* **Work to complete**:
**a)** Rewrite the paragraph in the pension article below that begins "In one word, demographics" as a short bulleted list, keeping its main facts.
**b)** Answer these questions using the pension article below:
(i) Which countries are the only ones in the OECD without a mandatory, earnings-related pension scheme alongside state benefits?
(ii) What is the current ratio of working-age people to retirees, and what is it forecast to be by 2060?
(iii) In what year was Australia's mandatory, employer-funded model first put in place for all workers?

— start Excerpt to read —

Here’s what we know about the Tánaiste’s “shamrock saver” scheme so far…

Image: Sasko Lazarov/Photocall Ireland

JOAN BURTON LIKES the name “shamrock saver” – but in most peoples’ lingo the compulsory, privately-funded pension is a more-obvious title for what could soon be on the way.

The Tánaiste this week announced the government was putting together a “universal retirement savings group” to come up with a plan for a new retirement funding system.

While we are at least six months away from hearing what proposal the group comes up with, TheJournal.ie had a look at what this scheme might look like – and what it could mean for workers.

Why bother changing the system at all?

In one word, demographics. The average life expectancy in Ireland has gone up more than a decade in the last half-century and it should continue to rise. That means thousands more pensioners each year with proportionately less young workers to pay for their benefits through taxes.

The current ratio of working-age people to retirees is more than 5 to 1, however by 2060 that share is forecast to drop to 2 to 1 – a problem many developed countries are grappling with.

And while that demographic shift will make for an ever-increasing burden on the public purse, the ageing population also has big implications for private pension systems.

Traditionally, many Irish workers were on employer-funded defined benefit pension schemes – in which they were guaranteed a regularly income once they retired.

But longer-lived ex-employees have turned these plans into a ticking time bomb on companies’ balance sheets and firms have already been desperately trying to switch workers over to less-costly, defined contribution schemes.

There’s also the risk to retirees that their pensions will disappear if their former employer goes belly-up, as happened to ex-Waterford Crystal workers.

Waterford Crystal Pensions Protests Source: samboal/photocallireland/Photocall Ireland

As it stands, Ireland and New Zealand are currently the only countries in the OECD without a mandatory, earnings-related pension scheme to work alongside state benefits.

Only about 40% of private-sector workers currently have pension coverage outside the state benefit and the figure is much lower among the low-paid.

So how would this compulsory pension scheme actually work?

Burton was light on detail as she hand-balled the issue to the planning group, which was told to work on “an efficient and effective universal retirement savings system” – and deliver a roadmap on how it would be introduced.

But the Táinaiste made a few references to the Australian “superannuation” scheme, which is one likely model the government would be considering.

There, a mandatory, employer-funded model was first put in place for all workers in 1992. The defined-contribution scheme features employers paying money on their workers’ behalf into individual investment accounts.

— end Excerpt to read —
— start Given entries —

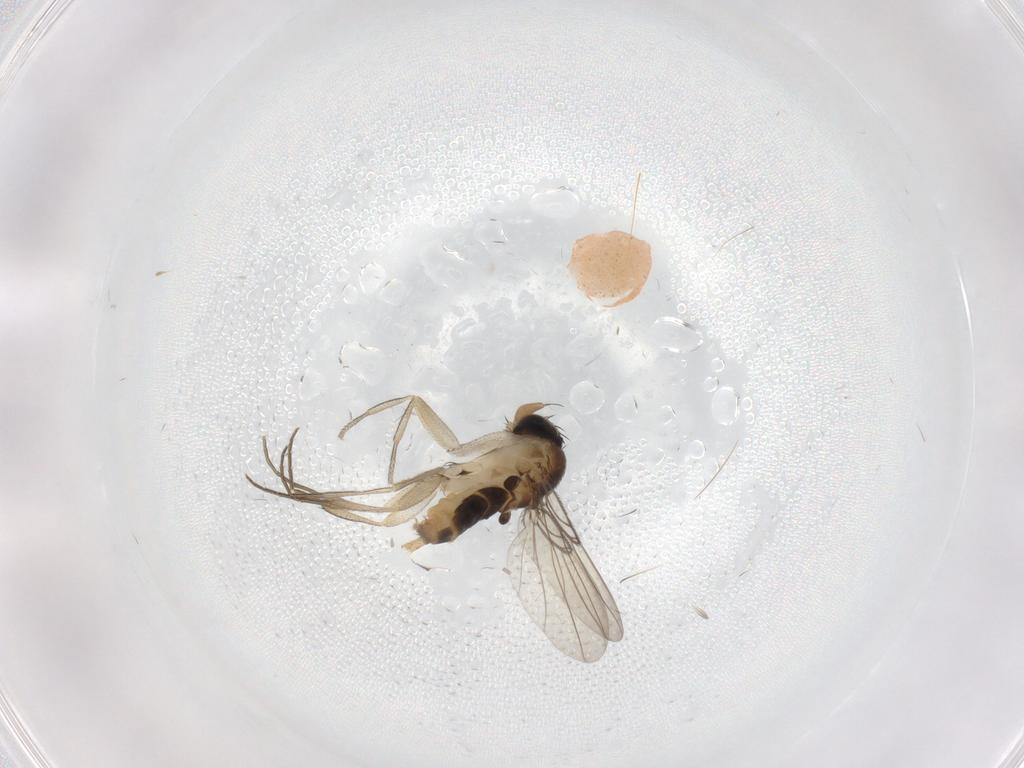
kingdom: Animalia
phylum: Arthropoda
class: Insecta
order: Diptera
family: Phoridae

— end Given entries —

* **Task-by-task solutions**:
**a)**
- The reason for changing the system is demographics.
- Average life expectancy in Ireland has risen by more than a decade over the last half-century and should keep rising.
- This means thousands more pensioners each year, with proportionately fewer young workers paying for their benefits through taxes.

**b)**
(i) Ireland and New Zealand.
(ii) It is currently more than 5 to 1, and it is forecast to drop to 2 to 1 by 2060.
(iii) 1992.